··· Supplied information

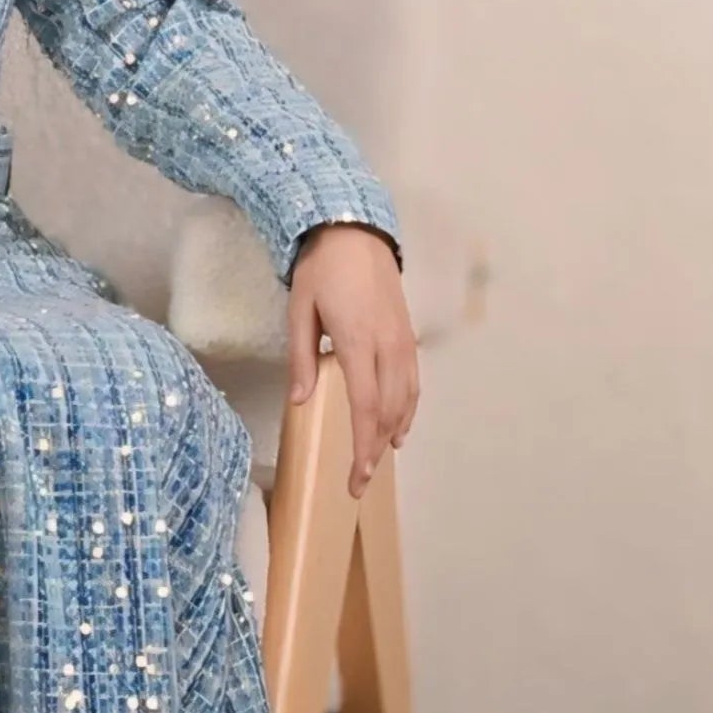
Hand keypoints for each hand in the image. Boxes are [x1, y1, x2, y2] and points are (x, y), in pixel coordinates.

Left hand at [285, 225, 418, 496]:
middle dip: (375, 450)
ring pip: (407, 398)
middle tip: (359, 480)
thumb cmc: (321, 270)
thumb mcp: (300, 312)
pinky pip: (413, 381)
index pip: (366, 407)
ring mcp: (403, 341)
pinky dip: (407, 407)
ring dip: (394, 430)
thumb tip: (299, 401)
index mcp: (358, 342)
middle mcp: (388, 346)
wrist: (354, 232)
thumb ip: (301, 358)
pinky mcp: (407, 334)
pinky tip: (397, 422)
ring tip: (378, 456)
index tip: (355, 477)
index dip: (362, 447)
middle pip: (389, 411)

······

What the exercise asks: Above are the records; copy each line from them that includes the string "hand".

Final answer:
Hand keypoints for each hand in the image. Boxes are [x1, y1, x2, y2] and points are (x, y), in pixel coordinates.
Left hand at [285, 225, 418, 496]:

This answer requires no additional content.